Rewrite the rows below with "collectors" swapped for "gathered by" everywhere it occurs, leaving everything else unchanged.
■ ■ ■ ■ ■
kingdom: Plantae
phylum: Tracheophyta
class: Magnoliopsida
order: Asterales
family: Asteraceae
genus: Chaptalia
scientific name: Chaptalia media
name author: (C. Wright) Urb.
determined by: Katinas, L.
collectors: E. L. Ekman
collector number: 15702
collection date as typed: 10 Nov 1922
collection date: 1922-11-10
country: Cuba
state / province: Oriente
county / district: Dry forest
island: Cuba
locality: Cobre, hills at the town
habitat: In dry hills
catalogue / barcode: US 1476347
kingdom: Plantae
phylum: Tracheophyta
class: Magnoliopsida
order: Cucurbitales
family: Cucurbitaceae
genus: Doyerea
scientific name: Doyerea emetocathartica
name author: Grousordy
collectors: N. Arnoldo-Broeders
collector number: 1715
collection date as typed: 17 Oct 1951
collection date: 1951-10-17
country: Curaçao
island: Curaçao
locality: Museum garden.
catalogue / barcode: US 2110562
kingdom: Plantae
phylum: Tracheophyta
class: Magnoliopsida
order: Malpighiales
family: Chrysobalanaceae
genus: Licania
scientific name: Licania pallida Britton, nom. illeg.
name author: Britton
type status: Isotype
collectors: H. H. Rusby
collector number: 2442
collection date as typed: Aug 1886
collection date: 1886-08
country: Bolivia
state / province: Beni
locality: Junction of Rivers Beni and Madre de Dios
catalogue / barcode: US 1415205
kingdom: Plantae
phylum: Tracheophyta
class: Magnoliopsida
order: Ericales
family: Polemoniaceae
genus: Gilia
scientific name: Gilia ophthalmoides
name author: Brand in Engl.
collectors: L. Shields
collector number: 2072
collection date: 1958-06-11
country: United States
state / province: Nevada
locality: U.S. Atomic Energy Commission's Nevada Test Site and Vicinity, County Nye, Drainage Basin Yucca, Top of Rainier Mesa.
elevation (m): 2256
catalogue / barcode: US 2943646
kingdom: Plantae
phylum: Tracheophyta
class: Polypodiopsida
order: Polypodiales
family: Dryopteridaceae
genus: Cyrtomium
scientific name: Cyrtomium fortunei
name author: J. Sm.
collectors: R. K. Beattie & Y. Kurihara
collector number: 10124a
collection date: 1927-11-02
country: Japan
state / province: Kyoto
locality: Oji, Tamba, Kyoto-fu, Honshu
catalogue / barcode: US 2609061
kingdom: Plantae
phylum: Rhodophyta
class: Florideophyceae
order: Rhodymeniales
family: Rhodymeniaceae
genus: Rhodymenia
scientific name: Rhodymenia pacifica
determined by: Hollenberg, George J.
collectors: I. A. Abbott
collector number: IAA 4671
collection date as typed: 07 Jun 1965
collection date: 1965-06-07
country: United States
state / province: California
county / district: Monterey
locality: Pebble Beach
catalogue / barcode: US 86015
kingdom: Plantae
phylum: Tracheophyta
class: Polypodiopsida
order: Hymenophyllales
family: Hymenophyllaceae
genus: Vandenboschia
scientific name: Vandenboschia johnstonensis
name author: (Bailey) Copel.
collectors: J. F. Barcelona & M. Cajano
■ ■ ■ ■ ■
**Task response**.
kingdom: Plantae
phylum: Tracheophyta
class: Magnoliopsida
order: Asterales
family: Asteraceae
genus: Chaptalia
scientific name: Chaptalia media
name author: (C. Wright) Urb.
determined by: Katinas, L.
gathered by: E. L. Ekman
collector number: 15702
collection date as typed: 10 Nov 1922
collection date: 1922-11-10
country: Cuba
state / province: Oriente
county / district: Dry forest
island: Cuba
locality: Cobre, hills at the town
habitat: In dry hills
catalogue / barcode: US 1476347
kingdom: Plantae
phylum: Tracheophyta
class: Magnoliopsida
order: Cucurbitales
family: Cucurbitaceae
genus: Doyerea
scientific name: Doyerea emetocathartica
name author: Grousordy
gathered by: N. Arnoldo-Broeders
collector number: 1715
collection date as typed: 17 Oct 1951
collection date: 1951-10-17
country: Curaçao
island: Curaçao
locality: Museum garden.
catalogue / barcode: US 2110562
kingdom: Plantae
phylum: Tracheophyta
class: Magnoliopsida
order: Malpighiales
family: Chrysobalanaceae
genus: Licania
scientific name: Licania pallida Britton, nom. illeg.
name author: Britton
type status: Isotype
gathered by: H. H. Rusby
collector number: 2442
collection date as typed: Aug 1886
collection date: 1886-08
country: Bolivia
state / province: Beni
locality: Junction of Rivers Beni and Madre de Dios
catalogue / barcode: US 1415205
kingdom: Plantae
phylum: Tracheophyta
class: Magnoliopsida
order: Ericales
family: Polemoniaceae
genus: Gilia
scientific name: Gilia ophthalmoides
name author: Brand in Engl.
gathered by: L. Shields
collector number: 2072
collection date: 1958-06-11
country: United States
state / province: Nevada
locality: U.S. Atomic Energy Commission's Nevada Test Site and Vicinity, County Nye, Drainage Basin Yucca, Top of Rainier Mesa.
elevation (m): 2256
catalogue / barcode: US 2943646
kingdom: Plantae
phylum: Tracheophyta
class: Polypodiopsida
order: Polypodiales
family: Dryopteridaceae
genus: Cyrtomium
scientific name: Cyrtomium fortunei
name author: J. Sm.
gathered by: R. K. Beattie & Y. Kurihara
collector number: 10124a
collection date: 1927-11-02
country: Japan
state / province: Kyoto
locality: Oji, Tamba, Kyoto-fu, Honshu
catalogue / barcode: US 2609061
kingdom: Plantae
phylum: Rhodophyta
class: Florideophyceae
order: Rhodymeniales
family: Rhodymeniaceae
genus: Rhodymenia
scientific name: Rhodymenia pacifica
determined by: Hollenberg, George J.
gathered by: I. A. Abbott
collector number: IAA 4671
collection date as typed: 07 Jun 1965
collection date: 1965-06-07
country: United States
state / province: California
county / district: Monterey
locality: Pebble Beach
catalogue / barcode: US 86015
kingdom: Plantae
phylum: Tracheophyta
class: Polypodiopsida
order: Hymenophyllales
family: Hymenophyllaceae
genus: Vandenboschia
scientific name: Vandenboschia johnstonensis
name author: (Bailey) Copel.
gathered by: J. F. Barcelona & M. Cajano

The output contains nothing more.